[Images with keypoint coordinates]

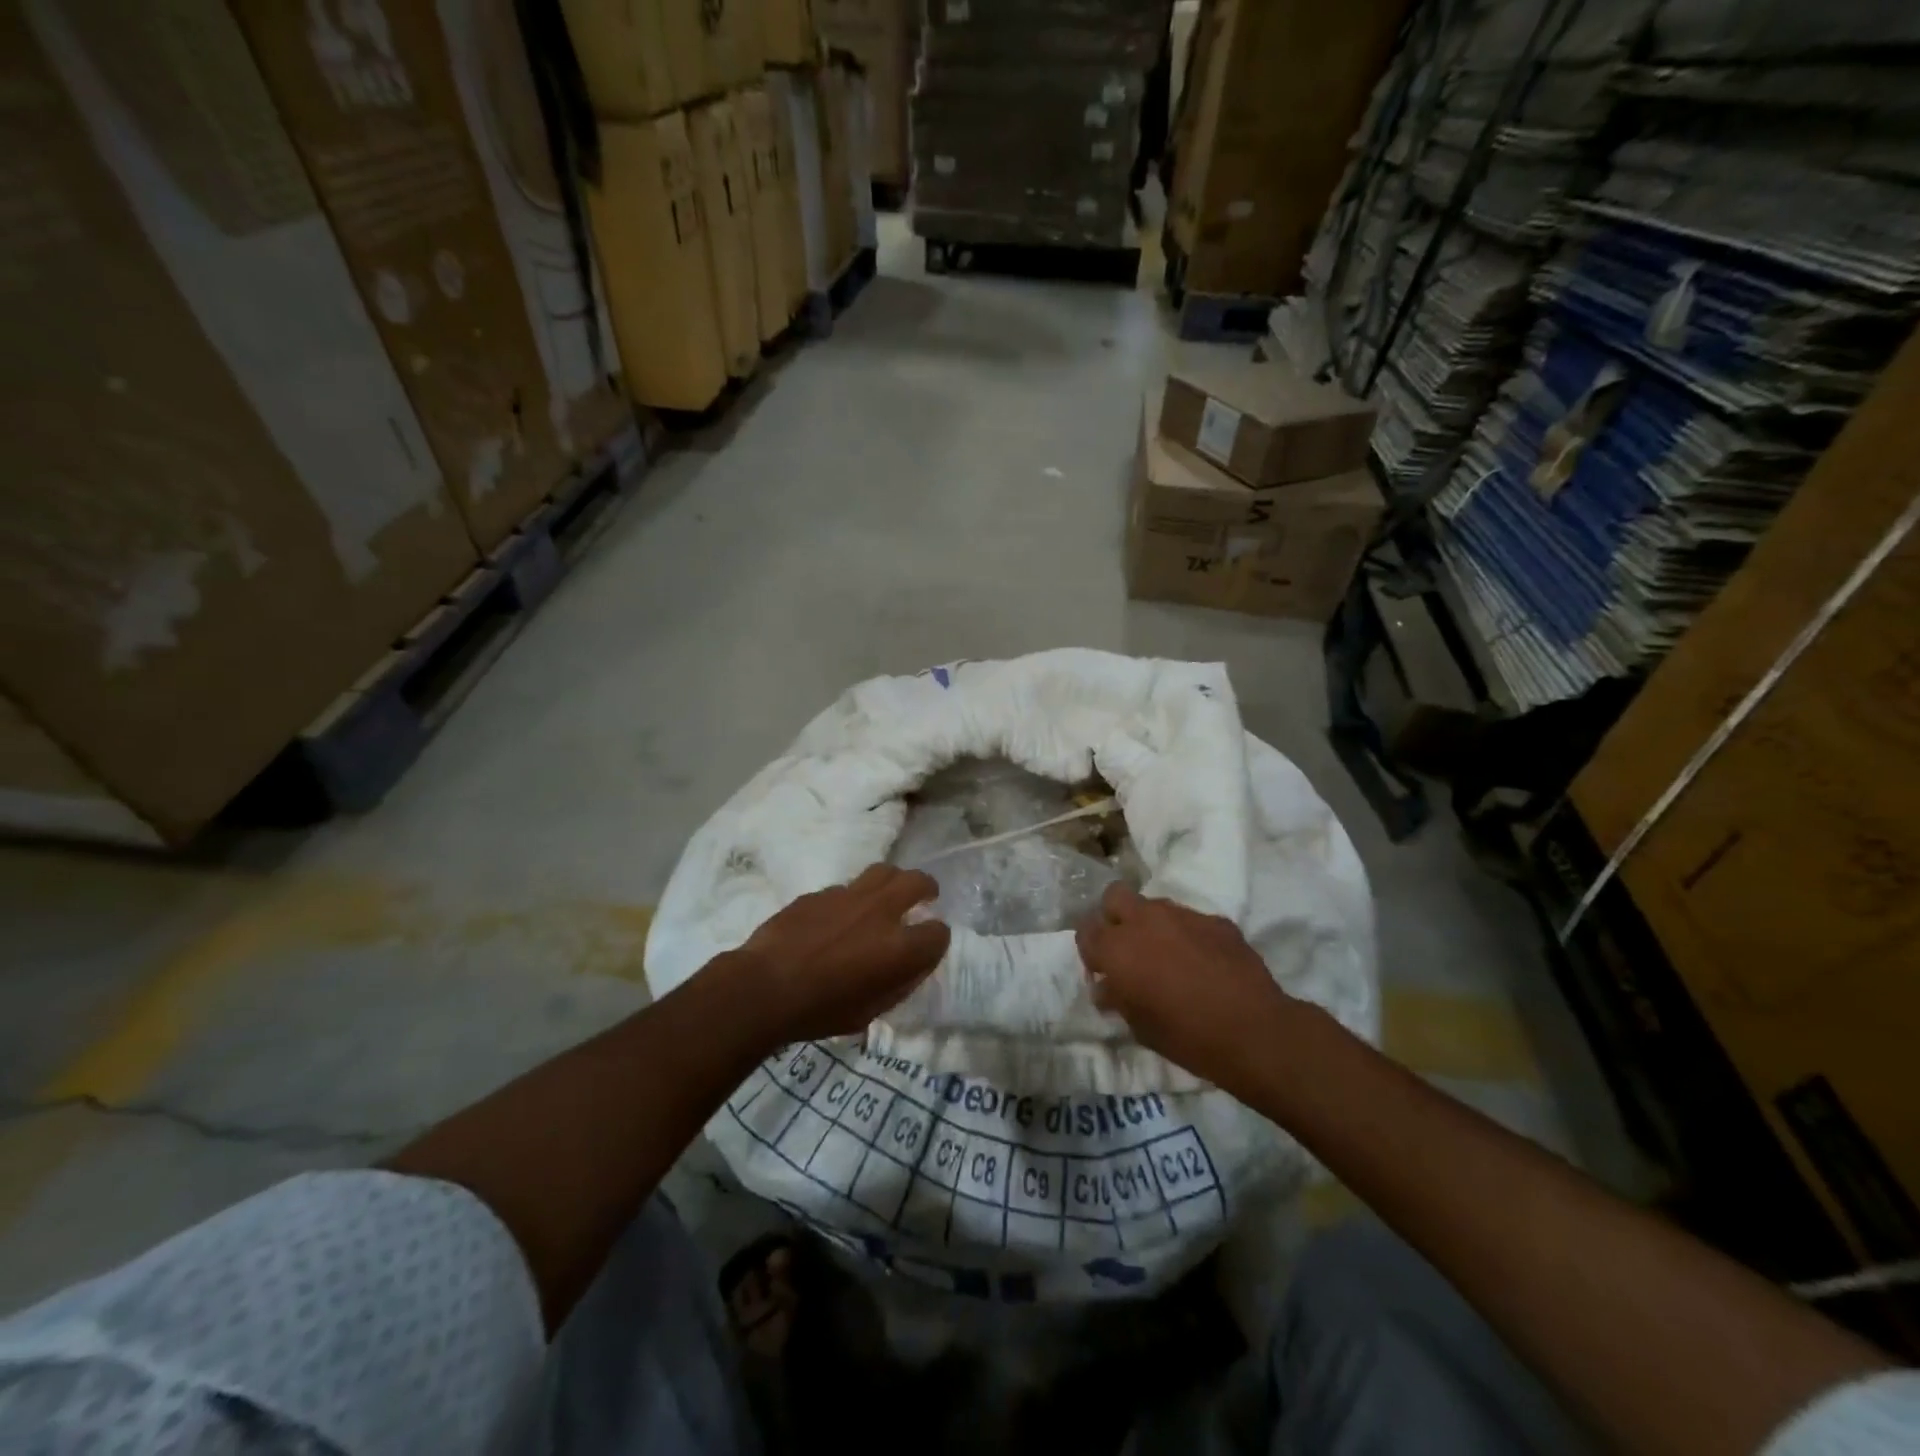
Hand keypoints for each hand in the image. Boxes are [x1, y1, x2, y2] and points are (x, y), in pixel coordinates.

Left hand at [733, 864, 949, 1043]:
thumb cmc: (820, 1011)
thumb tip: (909, 967)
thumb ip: (897, 985)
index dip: (937, 940)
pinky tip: (840, 915)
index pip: (938, 933)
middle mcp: (881, 912)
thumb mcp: (869, 1013)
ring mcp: (849, 896)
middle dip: (926, 888)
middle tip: (925, 895)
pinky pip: (846, 888)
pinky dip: (852, 898)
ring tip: (888, 893)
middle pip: (917, 882)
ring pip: (883, 871)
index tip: (929, 946)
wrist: (764, 987)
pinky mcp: (821, 892)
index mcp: (900, 948)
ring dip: (892, 881)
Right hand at [1075, 883, 1297, 1089]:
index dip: (1091, 950)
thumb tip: (1107, 987)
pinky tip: (1202, 963)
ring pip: (1154, 905)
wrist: (1253, 1030)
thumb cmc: (1186, 1036)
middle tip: (1127, 949)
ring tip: (1167, 957)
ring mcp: (1182, 915)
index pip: (1085, 931)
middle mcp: (1144, 921)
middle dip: (1115, 918)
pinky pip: (1190, 921)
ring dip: (1152, 925)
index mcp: (1118, 948)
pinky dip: (1188, 936)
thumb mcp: (1139, 1026)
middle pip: (1114, 897)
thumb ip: (1118, 998)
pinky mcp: (1215, 920)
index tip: (1102, 971)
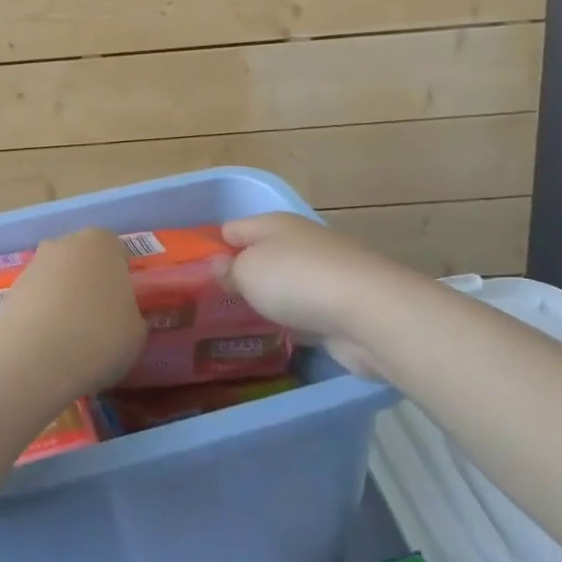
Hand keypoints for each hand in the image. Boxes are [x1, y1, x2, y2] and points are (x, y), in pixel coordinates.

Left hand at [0, 229, 146, 402]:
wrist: (32, 357)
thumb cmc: (98, 337)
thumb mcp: (135, 334)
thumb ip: (131, 317)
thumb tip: (120, 318)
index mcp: (102, 243)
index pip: (117, 254)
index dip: (121, 282)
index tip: (122, 310)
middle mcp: (65, 243)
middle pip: (83, 262)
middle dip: (88, 286)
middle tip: (96, 324)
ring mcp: (33, 264)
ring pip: (56, 281)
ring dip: (62, 302)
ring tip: (68, 343)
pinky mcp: (8, 289)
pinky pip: (34, 301)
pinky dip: (40, 318)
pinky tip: (45, 347)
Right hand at [222, 213, 422, 381]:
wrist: (370, 313)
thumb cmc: (297, 280)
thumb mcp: (248, 272)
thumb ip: (228, 270)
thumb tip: (219, 266)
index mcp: (273, 224)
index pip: (231, 229)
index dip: (210, 248)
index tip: (190, 274)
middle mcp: (299, 242)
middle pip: (260, 255)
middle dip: (239, 276)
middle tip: (209, 305)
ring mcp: (324, 274)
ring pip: (283, 285)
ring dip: (267, 300)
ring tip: (237, 323)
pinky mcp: (341, 306)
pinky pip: (305, 310)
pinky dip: (292, 321)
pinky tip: (276, 337)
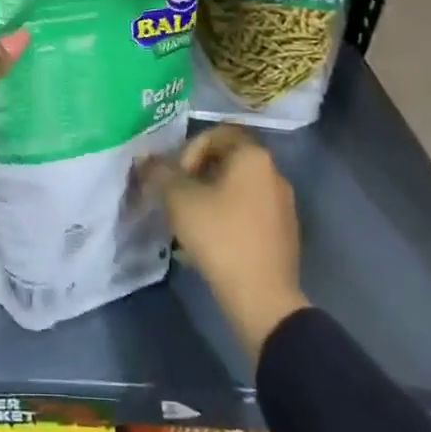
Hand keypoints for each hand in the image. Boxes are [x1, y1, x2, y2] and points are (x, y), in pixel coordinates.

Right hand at [146, 126, 308, 363]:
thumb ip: (160, 173)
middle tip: (177, 198)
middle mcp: (273, 174)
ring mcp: (282, 205)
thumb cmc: (220, 236)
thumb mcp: (179, 199)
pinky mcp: (284, 234)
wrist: (262, 298)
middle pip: (227, 161)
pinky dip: (227, 219)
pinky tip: (209, 244)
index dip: (190, 149)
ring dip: (210, 199)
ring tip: (189, 223)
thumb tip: (147, 160)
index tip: (177, 177)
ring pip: (237, 189)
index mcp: (253, 157)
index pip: (218, 134)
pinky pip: (248, 214)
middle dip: (197, 176)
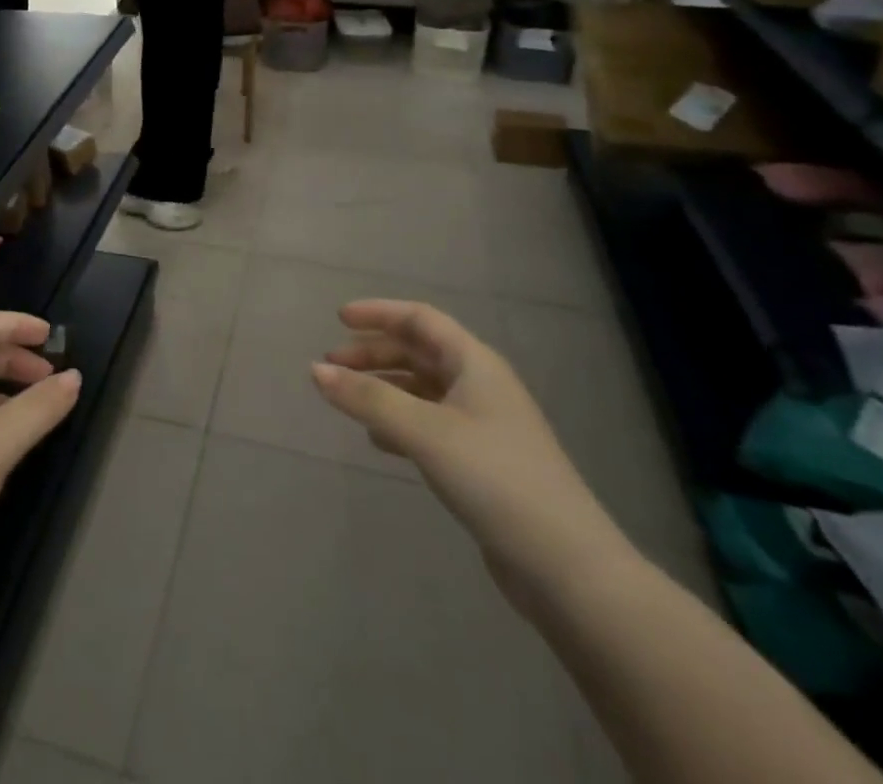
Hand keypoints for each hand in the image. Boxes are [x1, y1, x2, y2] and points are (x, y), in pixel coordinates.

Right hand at [312, 300, 629, 603]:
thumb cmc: (496, 480)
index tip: (338, 319)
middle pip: (419, 353)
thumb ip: (368, 399)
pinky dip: (399, 422)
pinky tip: (377, 440)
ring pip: (422, 390)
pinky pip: (429, 424)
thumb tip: (314, 371)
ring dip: (383, 387)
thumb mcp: (426, 433)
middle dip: (374, 354)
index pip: (420, 319)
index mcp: (475, 364)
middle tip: (331, 366)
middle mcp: (480, 386)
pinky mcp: (481, 462)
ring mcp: (483, 425)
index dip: (379, 314)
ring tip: (347, 400)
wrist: (568, 569)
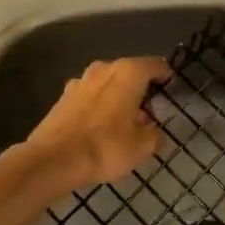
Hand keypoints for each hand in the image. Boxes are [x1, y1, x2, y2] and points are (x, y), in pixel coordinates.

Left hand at [24, 56, 169, 190]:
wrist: (53, 159)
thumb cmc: (105, 147)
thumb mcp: (141, 147)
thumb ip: (154, 135)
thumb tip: (154, 131)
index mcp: (128, 73)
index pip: (154, 65)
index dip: (164, 74)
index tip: (170, 84)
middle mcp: (104, 68)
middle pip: (128, 72)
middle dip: (139, 86)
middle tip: (148, 107)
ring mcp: (80, 81)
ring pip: (106, 83)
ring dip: (116, 95)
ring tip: (123, 118)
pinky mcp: (63, 97)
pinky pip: (89, 95)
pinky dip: (98, 105)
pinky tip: (99, 125)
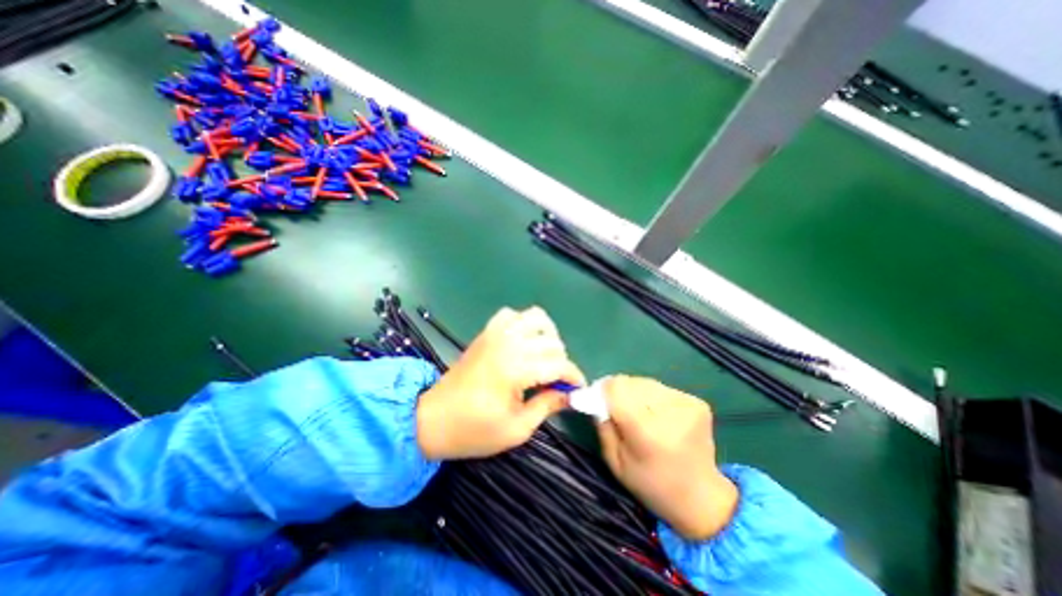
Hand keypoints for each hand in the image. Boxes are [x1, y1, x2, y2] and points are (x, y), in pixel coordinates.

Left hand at [415, 306, 583, 460]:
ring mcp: (496, 333)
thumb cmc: (473, 430)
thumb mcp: (516, 429)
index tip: (579, 389)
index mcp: (515, 369)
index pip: (558, 364)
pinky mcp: (486, 332)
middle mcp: (508, 343)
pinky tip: (523, 341)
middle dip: (562, 361)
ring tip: (545, 356)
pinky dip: (523, 323)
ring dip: (547, 335)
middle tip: (557, 381)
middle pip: (551, 342)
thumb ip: (547, 406)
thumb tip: (570, 394)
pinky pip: (511, 315)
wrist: (432, 418)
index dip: (574, 376)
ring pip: (535, 317)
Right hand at [597, 377, 741, 539]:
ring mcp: (687, 406)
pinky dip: (652, 397)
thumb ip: (603, 425)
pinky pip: (661, 388)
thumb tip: (595, 395)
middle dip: (618, 392)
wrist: (701, 498)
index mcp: (648, 433)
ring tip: (639, 413)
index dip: (603, 390)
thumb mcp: (615, 461)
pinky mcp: (697, 402)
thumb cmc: (651, 484)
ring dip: (635, 393)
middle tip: (617, 409)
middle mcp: (670, 413)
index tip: (598, 399)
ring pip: (645, 382)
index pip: (617, 389)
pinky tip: (656, 415)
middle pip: (631, 382)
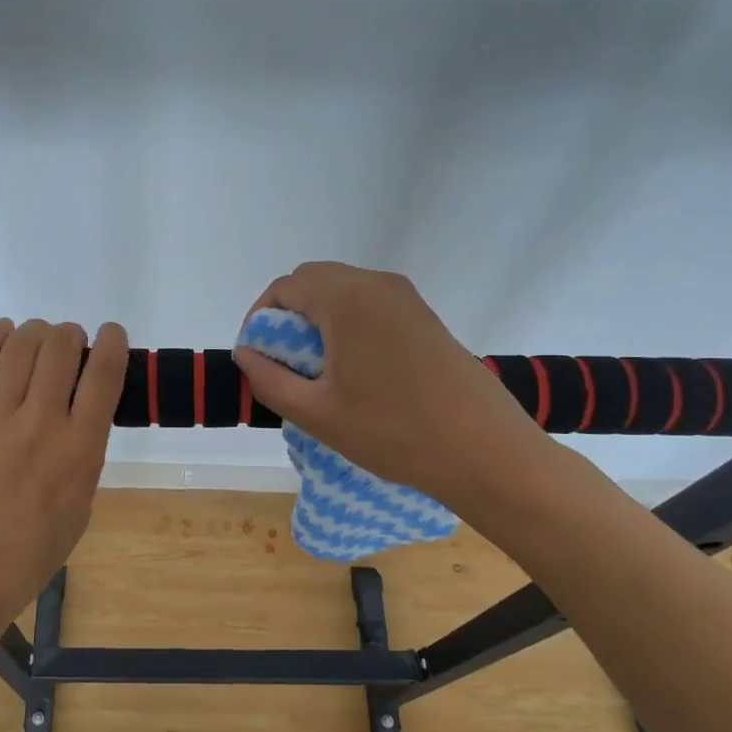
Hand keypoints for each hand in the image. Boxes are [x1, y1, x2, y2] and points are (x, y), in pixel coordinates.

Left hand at [0, 317, 128, 635]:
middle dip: (71, 335)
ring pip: (20, 347)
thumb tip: (81, 408)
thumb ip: (84, 451)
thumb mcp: (81, 502)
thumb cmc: (32, 550)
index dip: (113, 342)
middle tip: (69, 343)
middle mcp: (40, 424)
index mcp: (79, 449)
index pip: (104, 374)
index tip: (112, 334)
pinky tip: (3, 332)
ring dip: (36, 332)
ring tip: (37, 337)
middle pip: (61, 349)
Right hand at [232, 262, 551, 507]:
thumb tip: (246, 353)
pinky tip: (354, 369)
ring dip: (318, 318)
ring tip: (316, 370)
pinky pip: (370, 304)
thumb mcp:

# WHAT YOU WILL DO
Copy each line of the records that has "wrist" in it.

# RESPONSE TO THE TASK
wrist: (764, 987)
wrist: (1253, 1030)
wrist: (32, 357)
wrist: (370, 313)
wrist: (262, 298)
wrist: (568, 569)
wrist: (53, 159)
wrist: (432, 418)
wrist: (701, 498)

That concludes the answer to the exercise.